I don’t have to respect that.

So, I went on the offensive. Those of you who read this blog and have read my columns on this issue know my style: own up to the reality and defend it. Tell the rest of the world what happens in your place – exactly – and tell the rest of this why this is a good. Tell the rest of us why it’s okay to end the life at day 179 and someone not okay to end it at 180. Tell us all about it.

There are some things I understand. I understand how a person who has not faced the reality of abortion can get swamped in pro-choice rhetoric and defend it as a necessity, if not a good. I can even, believe it or not, understand how a woman can choose an abortion, and I can understand this because I’ve been pregnant. I know how difficult it is, especially in the early stages, to make the intellectual connect between the idea of pregnancy and the reality of an Independent Who living in there, especially if you don’t want to be pregnant and you’re surrounded by pressures not to be, as well.

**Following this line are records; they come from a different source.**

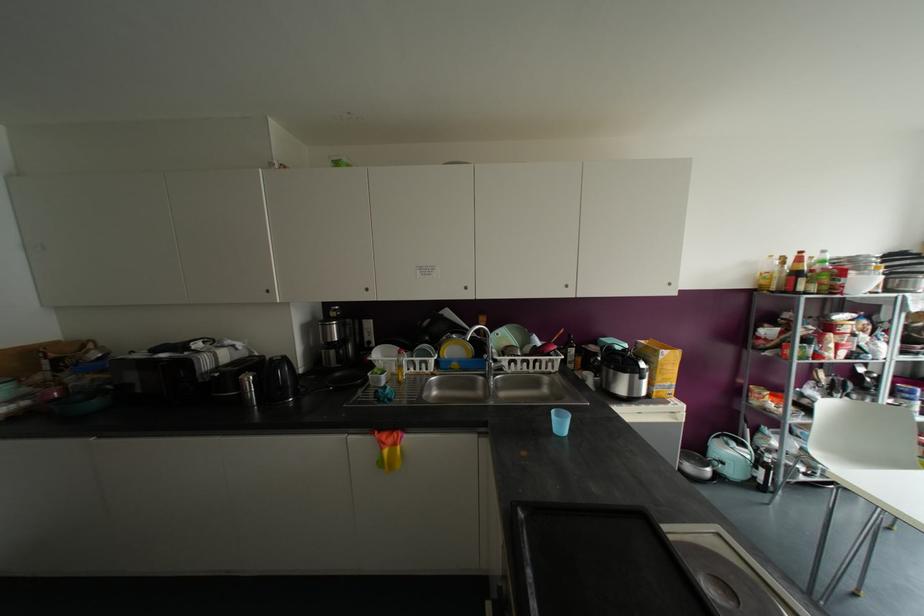
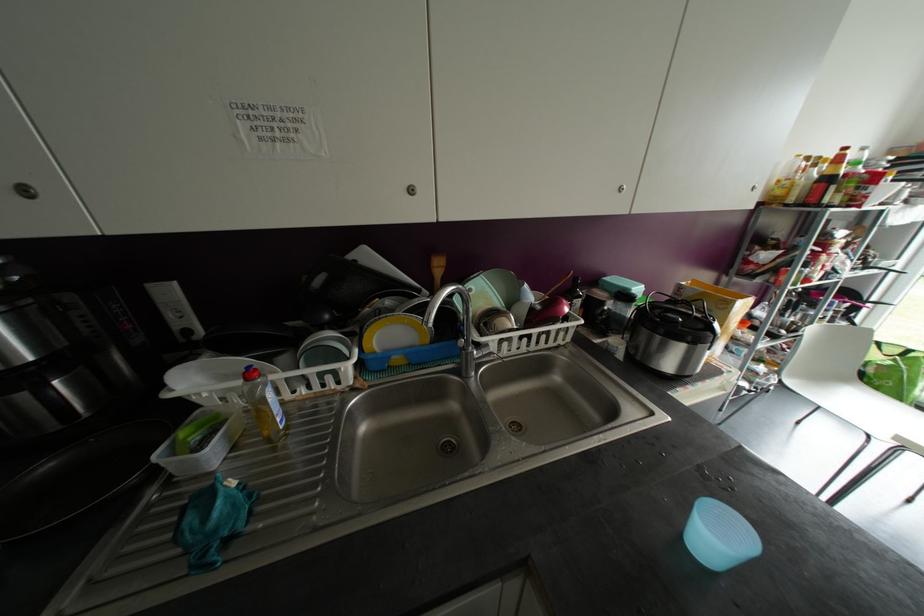
Question: The images are taken continuously from a first-person perspective. In which direction are you moving?

Choices:
 (A) Left
 (B) Right
 (C) Forward
 (D) Backward

Answer: (C)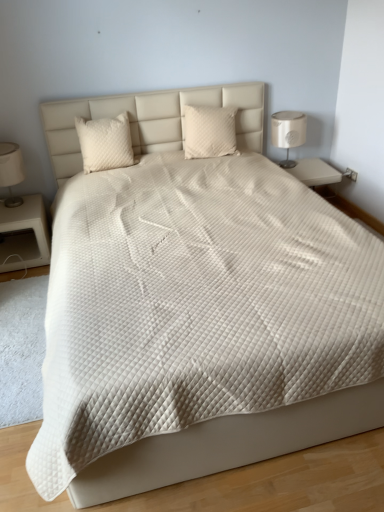
Question: Considering the relative positions of white soft carpet at lower left and matte white lampshade at left, which appears as the first bedside lamp when viewed from the left, in the image provided, is white soft carpet at lower left to the left of matte white lampshade at left, which appears as the first bedside lamp when viewed from the left, from the viewer's perspective?

Choices:
 (A) no
 (B) yes

Answer: (A)

Question: Can you confirm if white soft carpet at lower left is positioned to the right of matte white lampshade at left, positioned as the 2th bedside lamp in right-to-left order?

Choices:
 (A) no
 (B) yes

Answer: (B)

Question: Considering the relative sizes of white soft carpet at lower left and matte white lampshade at left, positioned as the 2th bedside lamp in right-to-left order, in the image provided, is white soft carpet at lower left taller than matte white lampshade at left, positioned as the 2th bedside lamp in right-to-left order,?

Choices:
 (A) yes
 (B) no

Answer: (B)

Question: From the image's perspective, is white soft carpet at lower left on matte white lampshade at left, positioned as the 2th bedside lamp in right-to-left order?

Choices:
 (A) yes
 (B) no

Answer: (B)

Question: Is white soft carpet at lower left oriented away from matte white lampshade at left, positioned as the 2th bedside lamp in right-to-left order?

Choices:
 (A) yes
 (B) no

Answer: (B)

Question: Could you tell me if white soft carpet at lower left is turned towards matte white lampshade at left, positioned as the 2th bedside lamp in right-to-left order?

Choices:
 (A) yes
 (B) no

Answer: (B)

Question: Can you confirm if white quilted pillow at upper left, the 2th pillow when ordered from right to left, is wider than matte white lampshade at left, which appears as the first bedside lamp when viewed from the left?

Choices:
 (A) yes
 (B) no

Answer: (B)

Question: Is white quilted pillow at upper left, the 2th pillow when ordered from right to left, bigger than matte white lampshade at left, which appears as the first bedside lamp when viewed from the left?

Choices:
 (A) yes
 (B) no

Answer: (B)

Question: From a real-world perspective, is white quilted pillow at upper left, the 2th pillow when ordered from right to left, positioned under matte white lampshade at left, positioned as the 2th bedside lamp in right-to-left order, based on gravity?

Choices:
 (A) yes
 (B) no

Answer: (B)

Question: Does white quilted pillow at upper left, the first pillow in the left-to-right sequence, lie behind matte white lampshade at left, positioned as the 2th bedside lamp in right-to-left order?

Choices:
 (A) yes
 (B) no

Answer: (A)

Question: Is white quilted pillow at upper left, the first pillow in the left-to-right sequence, looking in the opposite direction of matte white lampshade at left, positioned as the 2th bedside lamp in right-to-left order?

Choices:
 (A) no
 (B) yes

Answer: (A)

Question: Is white quilted pillow at upper left, the 2th pillow when ordered from right to left, thinner than matte white lampshade at left, which appears as the first bedside lamp when viewed from the left?

Choices:
 (A) no
 (B) yes

Answer: (B)

Question: From the image's perspective, is quilted beige pillow at center, arranged as the 2th pillow when viewed from the left, above white matte nightstand at left?

Choices:
 (A) yes
 (B) no

Answer: (A)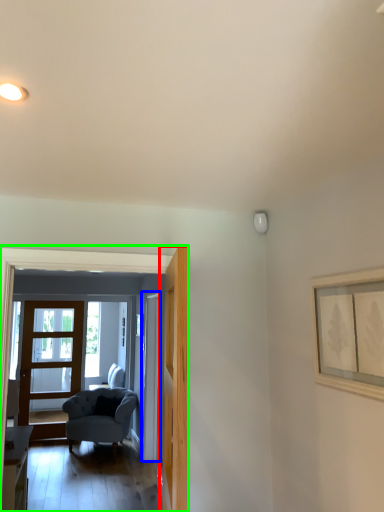
Question: Estimate the real-world distances between objects in this image. Which object is farther from door (highlighted by a red box), door (highlighted by a blue box) or residence (highlighted by a green box)?

Choices:
 (A) door
 (B) residence

Answer: (A)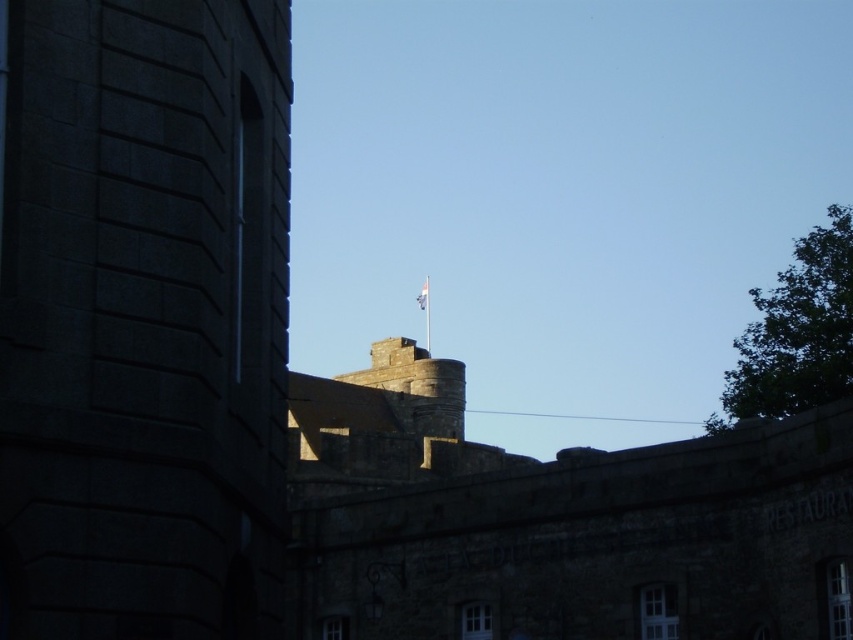
You are a tourist standing in front of the historic stone building. You notice the dark stone tower at left and the white fabric flag at upper center. Which object is positioned higher in the image?

The white fabric flag at upper center is positioned higher than the dark stone tower at left.

You are a tourist standing in front of the historic stone building. You notice the dark stone tower at left and the white fabric flag at upper center. Which object is larger in size?

The dark stone tower at left is bigger than the white fabric flag at upper center.

You are a drone operator tasked with flying a drone from the dark stone tower at left to the white fabric flag at upper center. The drone has a maximum range of 200 meters. Can the drone reach the flag without running out of battery?

The dark stone tower at left and white fabric flag at upper center are 205.97 meters apart from each other. Since the drone has a maximum range of 200 meters, it cannot reach the flag without running out of battery.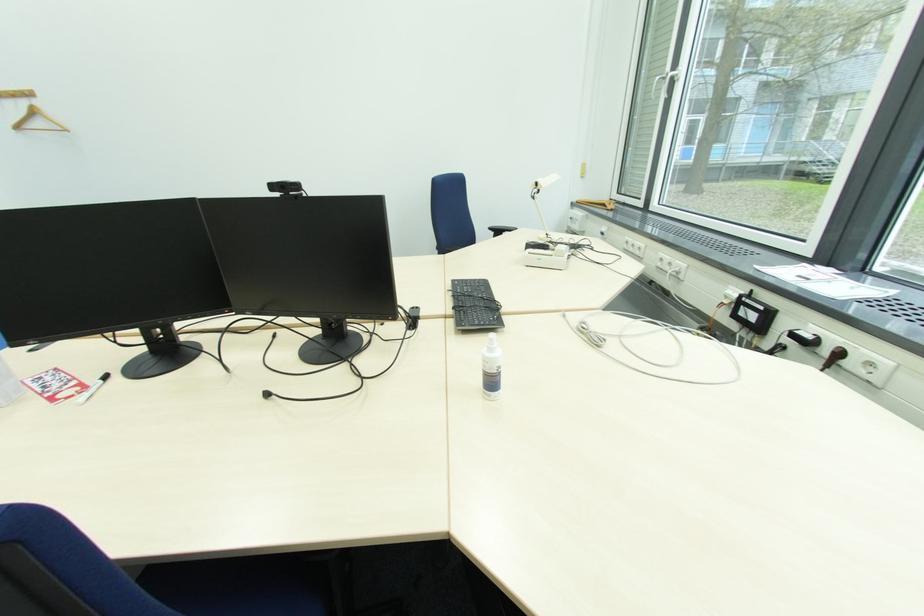
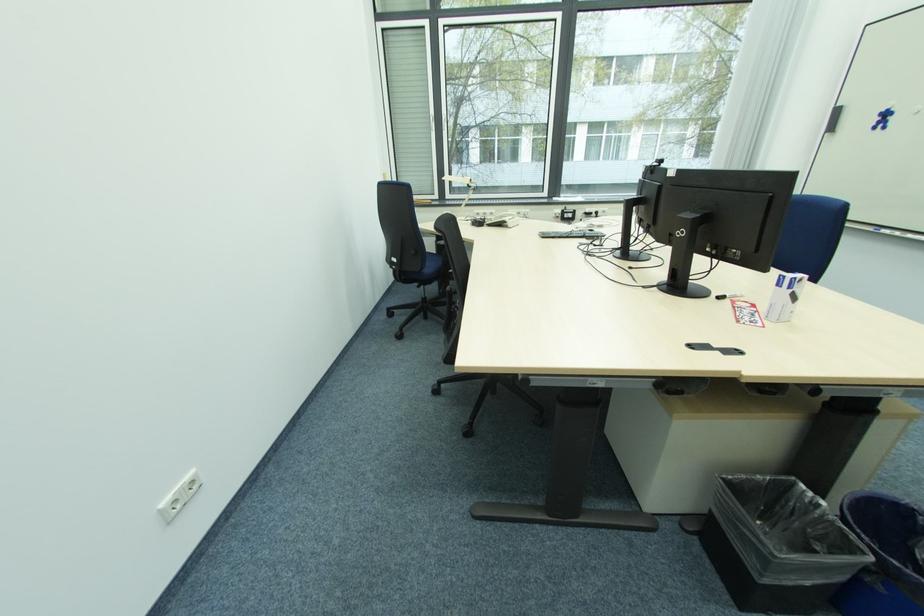
Question: I am providing you with two images of the same scene from different viewpoints. After the viewpoint changes to image2, which objects are now occluded?

Choices:
 (A) sewing machine cover
 (B) blue trash can
 (C) white telephone
 (D) black webcam

Answer: (D)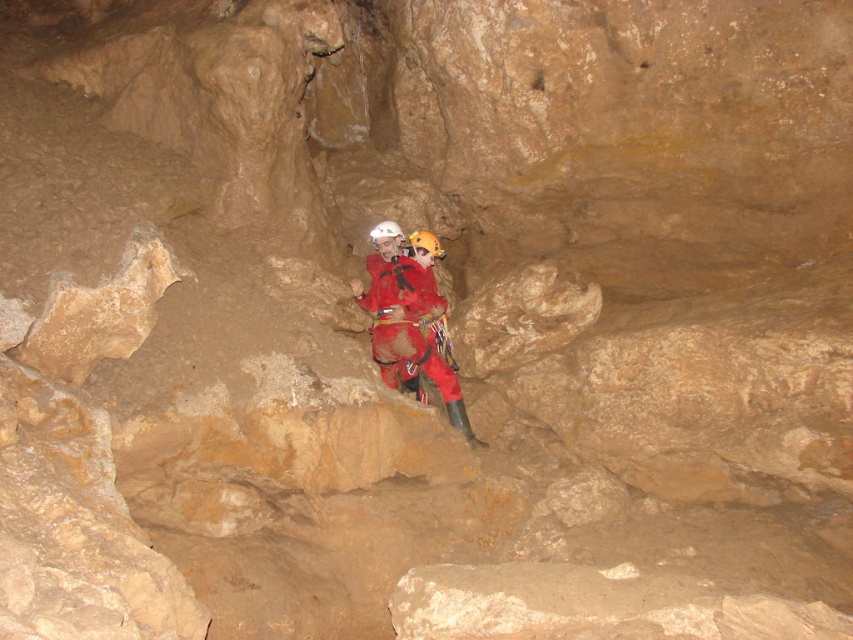
Question: Among these points, which one is nearest to the camera?

Choices:
 (A) (439, 257)
 (B) (422, 289)

Answer: (B)

Question: Observing the image, what is the correct spatial positioning of red matte climbing gear at center in reference to white matte helmet at center?

Choices:
 (A) right
 (B) left

Answer: (A)

Question: Which of the following is the closest to the observer?

Choices:
 (A) yellow matte helmet at center
 (B) red matte climbing gear at center

Answer: (B)

Question: Which of the following is the farthest from the observer?

Choices:
 (A) coord(437,250)
 (B) coord(378,234)

Answer: (A)

Question: Does red matte climbing gear at center appear over yellow matte helmet at center?

Choices:
 (A) yes
 (B) no

Answer: (B)

Question: Observing the image, what is the correct spatial positioning of white matte helmet at center in reference to yellow matte helmet at center?

Choices:
 (A) left
 (B) right

Answer: (A)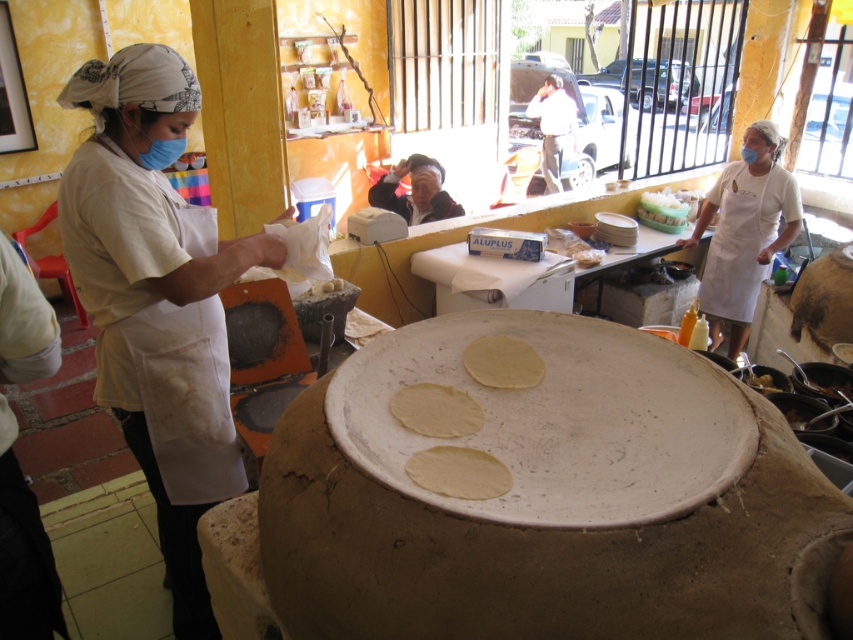
Question: Is white matte apron at left above light brown dough at center?

Choices:
 (A) yes
 (B) no

Answer: (A)

Question: Can you confirm if white dough at center is positioned to the left of yellow matte tortilla at center?

Choices:
 (A) yes
 (B) no

Answer: (A)

Question: Which point is closer to the camera?

Choices:
 (A) (172, 468)
 (B) (432, 465)

Answer: (B)

Question: Based on their relative distances, which object is farther from the white glossy tortillas at center?

Choices:
 (A) light brown dough at center
 (B) white matte apron at left
 (C) yellow matte tortilla at center
 (D) white dough at center

Answer: (D)

Question: Is white apron at right smaller than white dough at center?

Choices:
 (A) yes
 (B) no

Answer: (B)

Question: Which point is farther from the camera taking this photo?

Choices:
 (A) (190, 216)
 (B) (712, 288)
 (C) (643, 195)

Answer: (C)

But what I don’t understand is how a person can see – even in pictures, much less in person – the reality of unborn human life and the reality of destroyed, mutilated aborted unborn life – and still think this is a good. Or even a necessity. That bespeaks to me a coldness of conscience that is frightening and dangerous. And doesn’t merit respect, especially when one personally profits from the destruction.

So sure, I’m all for respect. I’m all for calm. But I’m not for using those terms as a technique for silencing anyone for speaking out on the reality of abortion, or refraining from pushing abortion advocates to defend the logic of their actions, which, I’m sorry to say, it usually is.